A Yankee Notebook

NUMBER 1450
May 4, 2009

Mr. Donovan and Sir Hugh

EAST MONTPELIER, VT – Many years ago in Speech and Rhetoric class, my fellow sufferers and I found ourselves under the pedagogic thumb of one Thomas A. Donovan, a gardener who fiercely pruned away our preconceptions, biases, and comfort zones. If, during one of our brief speeches, any of us dared to use a phrase like “As everybody knows...” or “As a matter of fact...” or “Authorities generally agree that...” he would be arrested, like a hurdler in midair, by a loud expostulation from the corner where Mr. Donovan stood, and told to sit down and come back the next day with less baloney in his sandwich. Not to throw too many metaphors into this paragraph, with Mr. Donovan it was only two strikes and you were out. We feared and revered him.

He assigned debate topics and conducted the debates in class according to the strict rules of the discipline: You had to prove your argument, or at least establish the likelihood of its superiority over that of your opponents. He seemed to know which side of any particular topic I wanted to argue, and always gave me the other. Drove me nuts! and he knew it. But one day, when my frustration (or indifference) became obvious, he pointed out that if you didn’t know what other people were likely to be thinking or arguing, you were flying blind without instruments. He scribbled on the board one day a verse he’d memorized from some roadside signs:

Here lies the body of Simon Gray
Who died protecting the right of way
He was right dead right as he drove along
But he’s just as dead as if he’d been wrong.
Burma Shave

“There’s always a faster gun and a tougher cookie in every barroom,” he said. “So do your homework, organize your arguments, get your ego out of the issue, and for God’s sake, don’t use any of those horrible fallacies we’ve already studied.” His approach must have worked; several of the guys in the class became successful preachers, businessmen, and attorneys; and one of the attorneys is still knocking down a couple of thousand an hour for what he does.

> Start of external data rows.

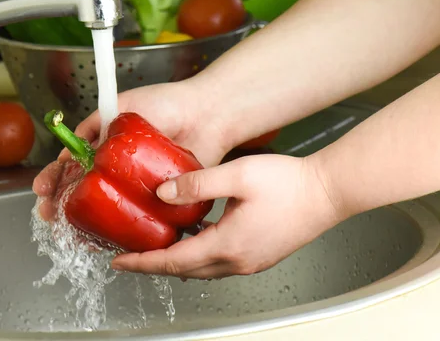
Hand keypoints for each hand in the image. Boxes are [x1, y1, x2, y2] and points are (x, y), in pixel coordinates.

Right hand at [33, 81, 230, 220]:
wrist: (207, 115)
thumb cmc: (168, 104)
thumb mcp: (122, 105)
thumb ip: (94, 122)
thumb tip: (71, 143)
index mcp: (107, 146)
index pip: (73, 164)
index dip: (55, 177)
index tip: (43, 188)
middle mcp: (119, 168)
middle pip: (83, 189)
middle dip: (60, 202)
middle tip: (48, 212)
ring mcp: (136, 186)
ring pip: (104, 208)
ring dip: (82, 221)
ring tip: (67, 228)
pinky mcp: (157, 200)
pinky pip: (133, 219)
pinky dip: (114, 230)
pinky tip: (98, 238)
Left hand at [110, 154, 341, 278]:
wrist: (329, 192)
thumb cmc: (290, 184)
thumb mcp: (237, 176)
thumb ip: (196, 184)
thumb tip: (163, 193)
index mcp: (227, 245)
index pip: (172, 261)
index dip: (142, 262)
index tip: (119, 261)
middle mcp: (238, 261)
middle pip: (184, 271)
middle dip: (153, 266)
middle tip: (129, 258)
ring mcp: (250, 262)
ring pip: (202, 270)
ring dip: (175, 263)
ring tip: (155, 249)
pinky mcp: (259, 255)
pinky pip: (218, 263)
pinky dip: (197, 257)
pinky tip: (192, 240)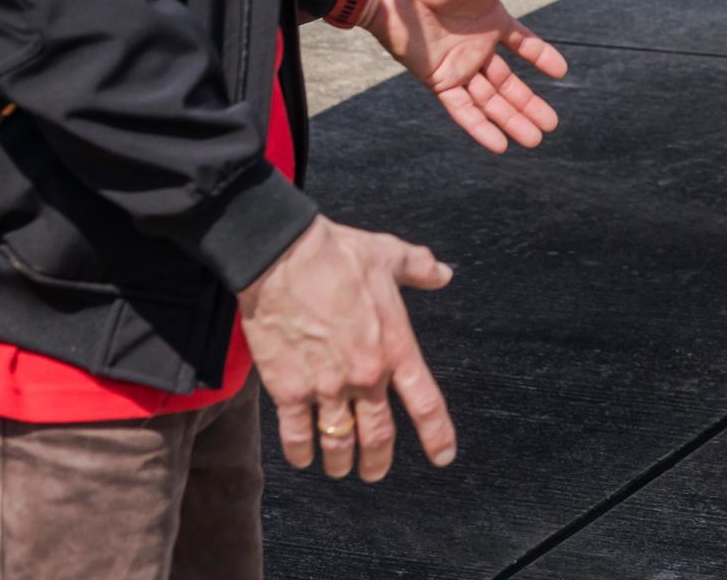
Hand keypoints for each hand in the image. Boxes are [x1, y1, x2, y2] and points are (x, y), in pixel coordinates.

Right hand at [240, 215, 455, 480]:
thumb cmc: (336, 253)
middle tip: (375, 472)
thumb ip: (420, 268)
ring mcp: (326, 386)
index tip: (443, 456)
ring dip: (340, 462)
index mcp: (395, 346)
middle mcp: (365, 375)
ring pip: (339, 442)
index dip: (437, 435)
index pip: (425, 402)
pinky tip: (304, 459)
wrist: (282, 257)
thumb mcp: (389, 255)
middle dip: (377, 461)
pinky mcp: (288, 389)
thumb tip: (444, 273)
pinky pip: (297, 435)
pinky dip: (302, 452)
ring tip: (339, 470)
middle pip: (378, 436)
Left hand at [371, 0, 570, 153]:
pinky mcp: (438, 79)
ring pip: (490, 101)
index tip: (562, 72)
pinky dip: (480, 128)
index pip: (523, 44)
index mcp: (491, 21)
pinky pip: (463, 109)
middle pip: (509, 84)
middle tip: (552, 125)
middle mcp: (476, 47)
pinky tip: (500, 145)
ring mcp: (458, 65)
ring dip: (512, 120)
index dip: (542, 57)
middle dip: (531, 104)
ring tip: (536, 140)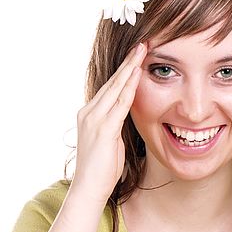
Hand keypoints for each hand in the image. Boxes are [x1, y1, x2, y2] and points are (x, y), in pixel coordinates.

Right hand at [70, 42, 147, 206]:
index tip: (137, 56)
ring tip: (143, 50)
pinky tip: (138, 73)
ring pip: (116, 87)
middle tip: (143, 43)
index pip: (110, 87)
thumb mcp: (111, 142)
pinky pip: (120, 103)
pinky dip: (129, 86)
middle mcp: (89, 112)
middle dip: (129, 62)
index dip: (124, 71)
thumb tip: (127, 118)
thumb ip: (117, 126)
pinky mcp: (103, 129)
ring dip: (130, 68)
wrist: (89, 188)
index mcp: (90, 114)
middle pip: (112, 81)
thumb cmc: (102, 170)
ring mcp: (94, 119)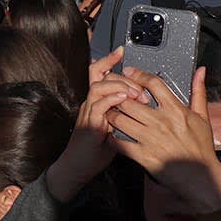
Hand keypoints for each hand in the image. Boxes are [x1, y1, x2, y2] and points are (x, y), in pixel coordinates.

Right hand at [45, 48, 134, 201]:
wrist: (77, 168)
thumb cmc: (94, 152)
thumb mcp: (112, 129)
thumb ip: (122, 115)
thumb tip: (143, 107)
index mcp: (96, 103)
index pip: (99, 74)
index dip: (108, 60)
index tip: (120, 51)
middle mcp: (90, 104)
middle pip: (99, 76)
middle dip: (122, 76)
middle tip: (139, 85)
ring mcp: (88, 113)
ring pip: (99, 87)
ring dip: (118, 86)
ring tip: (134, 92)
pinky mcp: (88, 125)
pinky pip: (98, 106)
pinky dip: (111, 100)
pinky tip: (123, 99)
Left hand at [98, 67, 220, 214]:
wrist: (200, 177)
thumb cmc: (201, 148)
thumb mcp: (203, 117)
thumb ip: (198, 92)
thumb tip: (200, 71)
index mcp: (175, 110)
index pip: (153, 84)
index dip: (138, 75)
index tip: (129, 72)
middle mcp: (161, 122)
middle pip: (129, 100)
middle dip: (118, 96)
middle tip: (113, 95)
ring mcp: (150, 139)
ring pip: (120, 119)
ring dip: (112, 115)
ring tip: (111, 113)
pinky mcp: (143, 155)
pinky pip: (120, 142)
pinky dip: (112, 137)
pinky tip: (112, 134)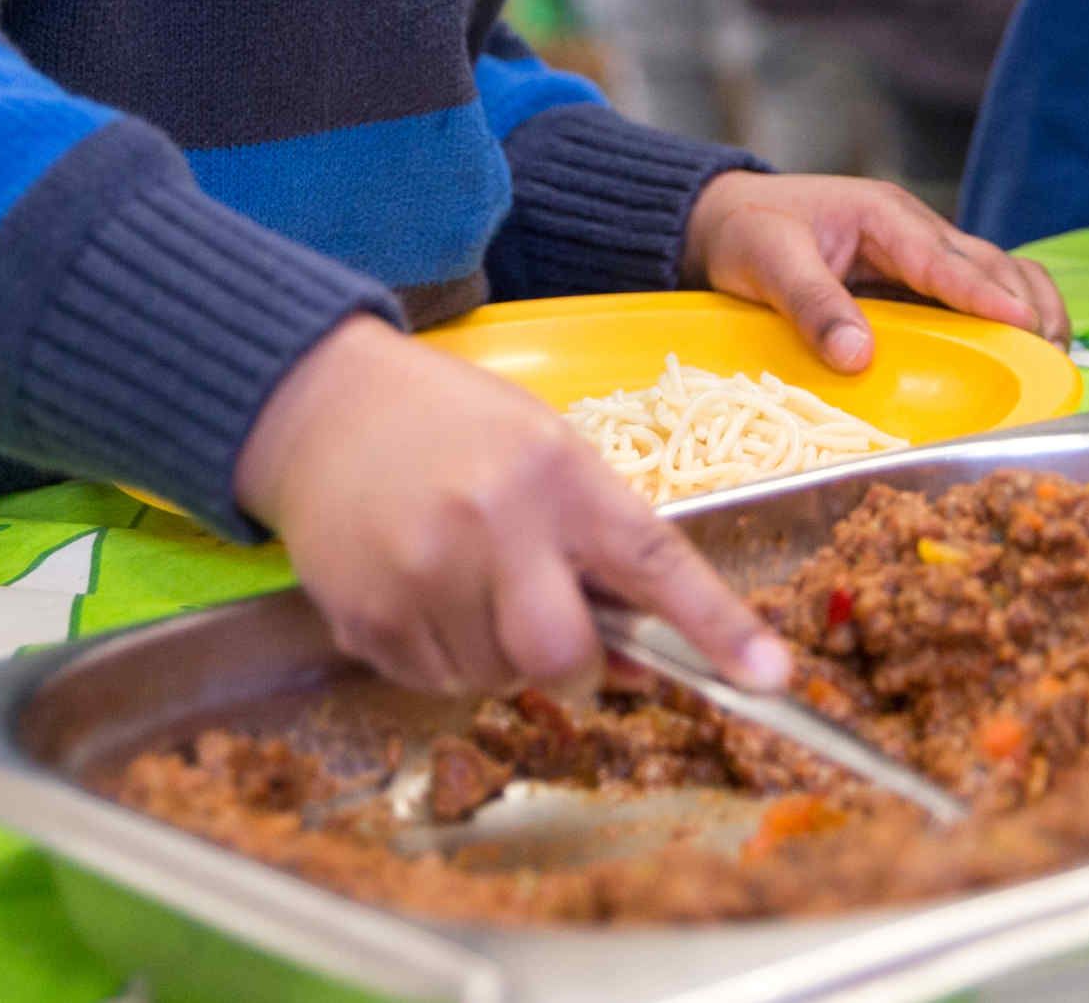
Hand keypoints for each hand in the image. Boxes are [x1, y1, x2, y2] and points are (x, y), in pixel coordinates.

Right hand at [236, 319, 792, 699]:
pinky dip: (442, 655)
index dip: (717, 625)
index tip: (768, 675)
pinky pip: (433, 682)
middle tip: (552, 629)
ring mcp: (421, 572)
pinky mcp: (365, 615)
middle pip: (562, 655)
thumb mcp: (544, 450)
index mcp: (556, 472)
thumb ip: (597, 543)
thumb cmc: (452, 425)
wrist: (320, 405)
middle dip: (573, 664)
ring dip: (497, 654)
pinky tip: (421, 586)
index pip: (653, 560)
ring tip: (467, 578)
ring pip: (495, 679)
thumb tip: (644, 657)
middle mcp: (491, 521)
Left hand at [684, 173, 1069, 372]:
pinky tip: (1014, 353)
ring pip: (994, 274)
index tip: (1026, 326)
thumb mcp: (768, 263)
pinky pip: (971, 293)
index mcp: (883, 216)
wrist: (725, 216)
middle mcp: (913, 229)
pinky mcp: (914, 277)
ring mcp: (919, 252)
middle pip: (990, 263)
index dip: (987, 295)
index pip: (946, 259)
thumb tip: (860, 358)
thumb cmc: (746, 231)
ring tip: (1049, 356)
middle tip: (1050, 359)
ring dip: (1027, 308)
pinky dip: (1001, 318)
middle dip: (1026, 306)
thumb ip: (813, 306)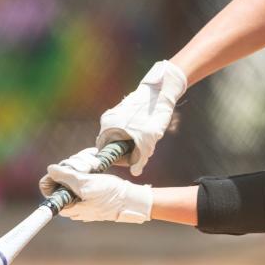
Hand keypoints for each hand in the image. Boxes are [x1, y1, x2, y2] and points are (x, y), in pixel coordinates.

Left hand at [40, 147, 152, 222]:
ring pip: (71, 179)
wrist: (130, 200)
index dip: (55, 175)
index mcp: (67, 206)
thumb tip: (51, 169)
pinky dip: (86, 172)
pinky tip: (95, 168)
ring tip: (93, 166)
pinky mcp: (89, 195)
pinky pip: (81, 181)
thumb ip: (67, 177)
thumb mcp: (86, 184)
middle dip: (70, 169)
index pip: (49, 189)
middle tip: (84, 167)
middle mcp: (71, 206)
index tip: (66, 168)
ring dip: (80, 168)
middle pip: (60, 182)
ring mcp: (80, 200)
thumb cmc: (109, 194)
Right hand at [97, 60, 186, 175]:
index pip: (104, 152)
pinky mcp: (124, 112)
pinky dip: (136, 134)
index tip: (132, 160)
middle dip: (128, 151)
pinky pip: (127, 129)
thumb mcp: (147, 142)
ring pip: (122, 138)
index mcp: (107, 127)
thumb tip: (135, 172)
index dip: (118, 159)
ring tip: (148, 140)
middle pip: (113, 145)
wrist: (160, 92)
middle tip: (143, 151)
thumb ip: (139, 159)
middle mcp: (108, 121)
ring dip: (133, 143)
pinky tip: (148, 132)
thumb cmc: (152, 116)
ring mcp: (115, 116)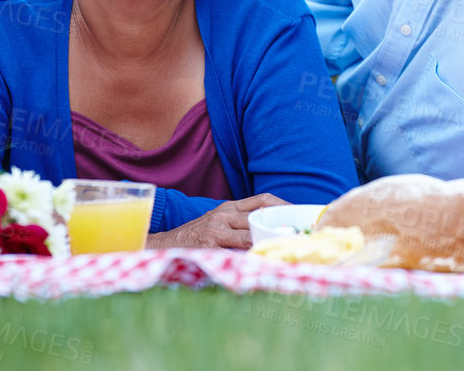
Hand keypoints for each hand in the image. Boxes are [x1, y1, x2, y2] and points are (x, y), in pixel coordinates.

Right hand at [147, 193, 287, 249]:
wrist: (165, 244)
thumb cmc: (196, 235)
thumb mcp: (218, 221)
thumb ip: (239, 223)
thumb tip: (267, 230)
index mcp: (229, 206)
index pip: (262, 200)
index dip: (282, 204)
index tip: (298, 213)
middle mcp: (225, 214)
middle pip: (261, 216)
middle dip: (280, 226)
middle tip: (298, 235)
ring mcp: (217, 229)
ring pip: (251, 235)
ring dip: (267, 243)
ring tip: (285, 249)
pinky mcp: (210, 244)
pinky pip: (235, 252)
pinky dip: (249, 258)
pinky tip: (260, 264)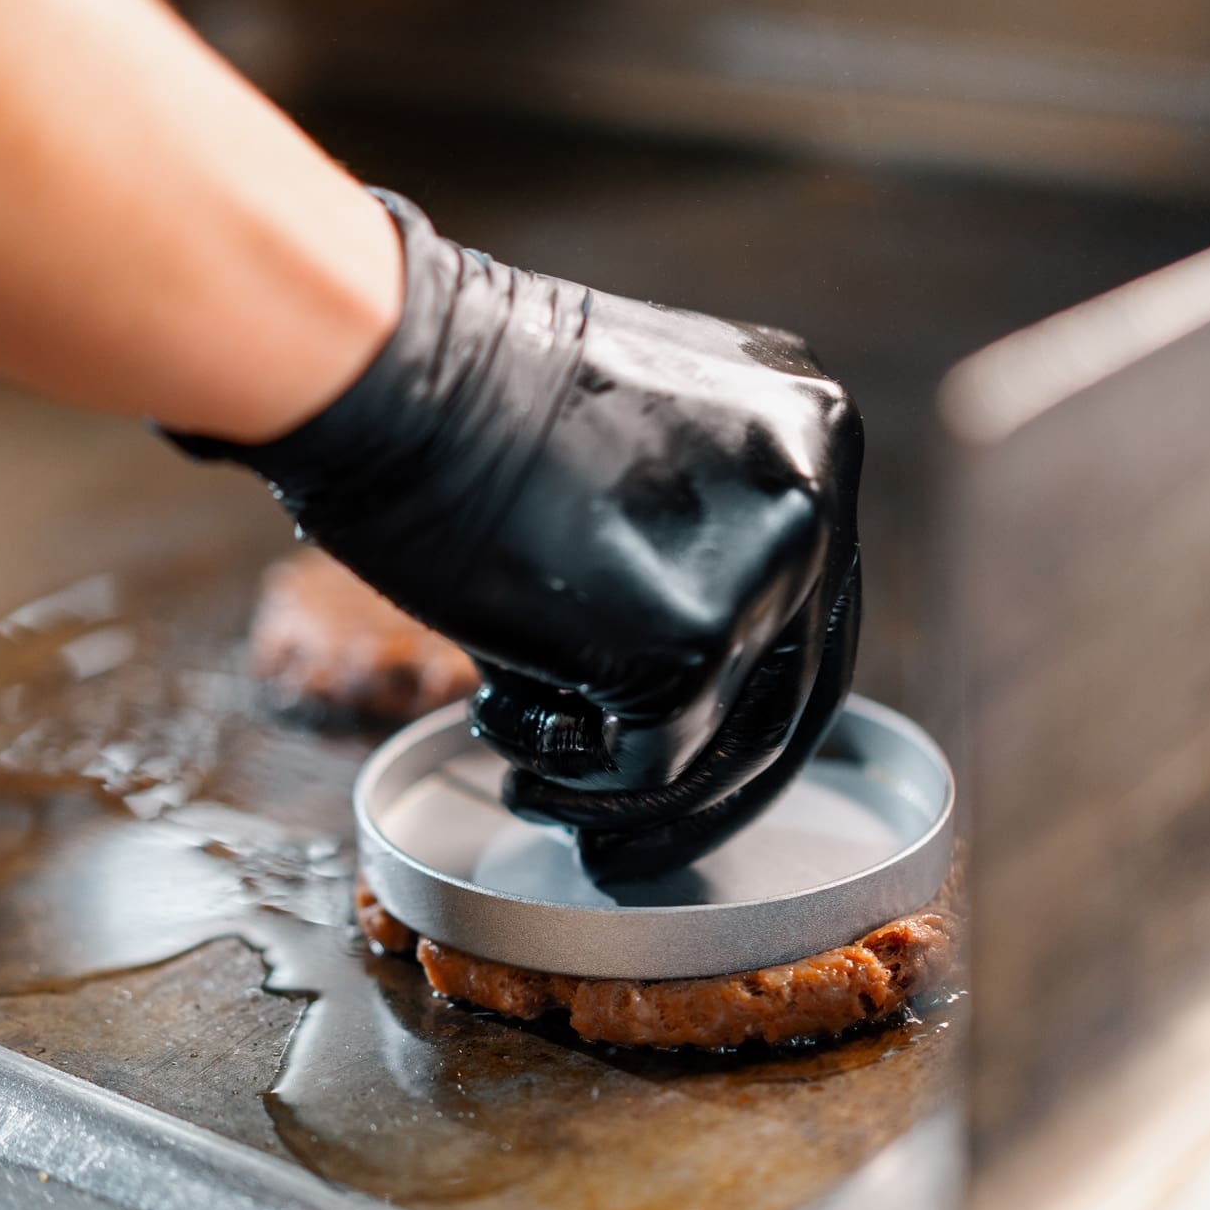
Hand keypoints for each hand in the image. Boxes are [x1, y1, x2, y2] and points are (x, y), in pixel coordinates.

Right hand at [169, 193, 861, 881]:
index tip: (682, 750)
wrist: (392, 370)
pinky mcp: (692, 645)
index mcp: (810, 430)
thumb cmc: (462, 391)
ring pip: (725, 746)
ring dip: (623, 792)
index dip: (741, 697)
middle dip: (702, 787)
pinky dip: (568, 769)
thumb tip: (673, 653)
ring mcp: (764, 571)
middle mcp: (816, 496)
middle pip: (791, 691)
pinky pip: (648, 764)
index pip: (810, 603)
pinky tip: (497, 718)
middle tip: (621, 839)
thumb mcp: (631, 427)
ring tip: (532, 784)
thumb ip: (690, 524)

Mr. Donovan’s rhetoric class complemented the American History class of another improbable character, a very proper Oxonian named Mr. Silk (we called him, privately, Sir Hugh). Mr. Silk, the product of a constitutional monarchy which – as he occasionally reminded us – had produced the Magna Carta, establishing for the first time that governments operate at the sufferance of the governed, and was the progenitor of our – as he called it – magnificent Constitution, seemed to be quite thrilled to be living and teaching in New England, part of a republic which governed itself by towns as a democracy. It’s not only the privilege, he preached, but the duty of each responsible member of a democracy to obtain all the education he can, to inform himself on issues, and to argue them vigorously when they affect him. Also, he suggested, when an issue doesn’t affect him, a citizen might do well to, “how do you chaps say it? – Butt out?”

Raised to respect the authority of family, constabulary, judiciary, and Bible, I found that notion, at the age of sixteen, an astounding revelation. It was my duty to dissent if anything smelled fishy or someone was talking rot. My poor parents! Sir Hugh had lent my adolescent rebellions an air of legitimacy – of patriotism, even! He was gone before I knew enough to thank him.

As we’ve observed, now we are engaged in a great civil war (to coin a phrase) – one, luckily, of dueling sound bites and slogans rather than cannons and caissons. The extremes at the ends of our political spectrum are no farther apart than they’ve ever been; but with easy access to instant news and commentary, talking heads, and ideological bloviators of both left and right, the ferment at the edges often seems more important than the moderation in the middle of the political fairway. It certainly gets more attention.

Have you ever noticed how much easier it is to read the arguments of those with whom we agree than of those with whom we disagree? Just a few sentences of dissonance are enough to make us stop reading and dismiss the writer as a (pick an epithet, but keep in mind that’s one of the “horrible fallacies”; to whit, attacking the person instead of his argument). It may be hard to remember Mr. Donovan’s warning about what other people are thinking, and why; but that’s exactly what we’re supposed to do, for the sake of both debate and democracy.

A recent letter to the editor of The Times Argus castigates the newspaper for running a full-page polemic, paid for by a group called America Forever, decrying the recent vote of the Vermont Legislature and Senate to override the governor’s veto of a bill legalizing the marriage of gay and lesbian couples. The writer harrumphs that he’s even considered canceling his subscription because the paper has stooped so far beneath the First Amendment. There’s no question – from my point of view – that the long statement (you can read it on America Forever’s web site) is way over the top, even ludicrous. But it deserves careful reading.

Because it’s apparently the heartfelt opinion of a fairly large number of our fellow citizens. I find it helps to consider how I might argue that point of view if Mr. Donovan were suddenly to appear, like Marley’s ghost, and say, “Lange, take the affirmative!” And if Sir Hugh were to do the same, and say, “Never forget the unique privilege you have of living in a nation in which not only can you express any argument, but in which you are adjured by your citizenship to do so.”